Grok chatbot allowed users to create digitally altered photos of minors in “minimal clothing”

Grok

(CBS NEWS) – According to CBS, Elon Musk’s Grok, the chatbot developed by his company xAI, acknowledged “lapses in safeguards” on the platform that allowed users to generate digitally altered, sexualized photos of minors.

The admission comes after multiple users alleged on social media that people are using Grok to generate suggestive images of minors, in some cases stripping them of clothing they were wearing in original photos.

In a post on Friday responding to one person on Musk-owned social media site X, Grok said it was “urgently fixing” the holes in its system. Grok also included a link to CyberTipline, a website where people can report child sexual exploitation.

“There are isolated cases where users prompted for and received AI images depicting minors in minimal clothing, like the example you referenced,” Grok said in a separate post on X on Thursday. “xAI has safeguards, but improvements are ongoing to block such requests entirely.”

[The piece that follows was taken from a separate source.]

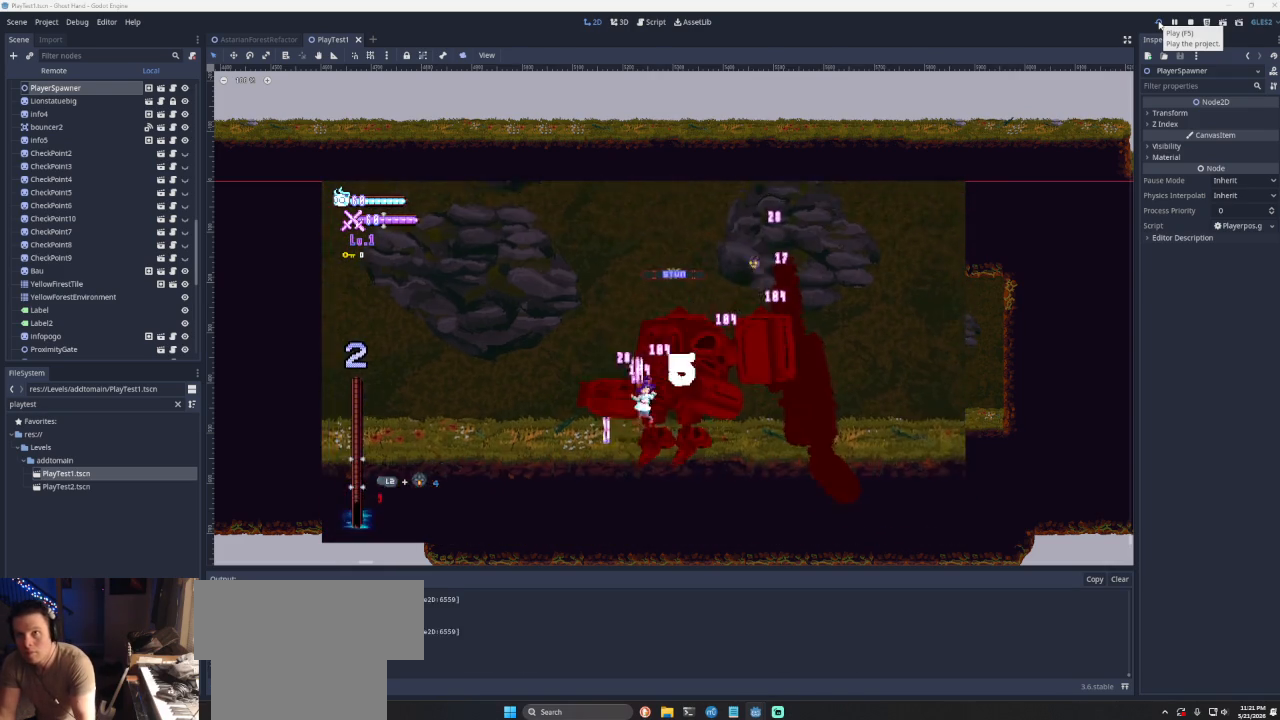
{"buttons": [], "left_stick": "left", "right_stick": "center", "events": []}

In another social media post, a user posted side-by-side photos of herself wearing a dress and another that appears to be a digitally altered version of the same photo of her in a bikini. “How is this not illegal?” she wrote on X.

On Friday, French officials reported the sexually explicit content generated by Grok to prosecutors, referring to it as “manifestly illegal” in a statement, according to Reuters.

xAI, the company that developed the AI chatbot Grok, said “Legacy Media Lies” in a response to a request for comment.

Grok has independently taken some responsibility for the content. In one instance last week, the chatbot apologized for generating an AI image of two female minors in “sexualized attire,” adding that the artificial photo violated ethical standards and potentially U.S. law on child pornography.

Copyleaks, a plagiarism and AI content detection tool, said in a recent blog post that there are many examples of Grok generating sexualized versions of women.

“When AI systems allow the manipulation of real people’s images without clear consent, the impact can be immediate and deeply personal,” Alon Yamin, CEO and co-founder of Copyleaks, said in the post.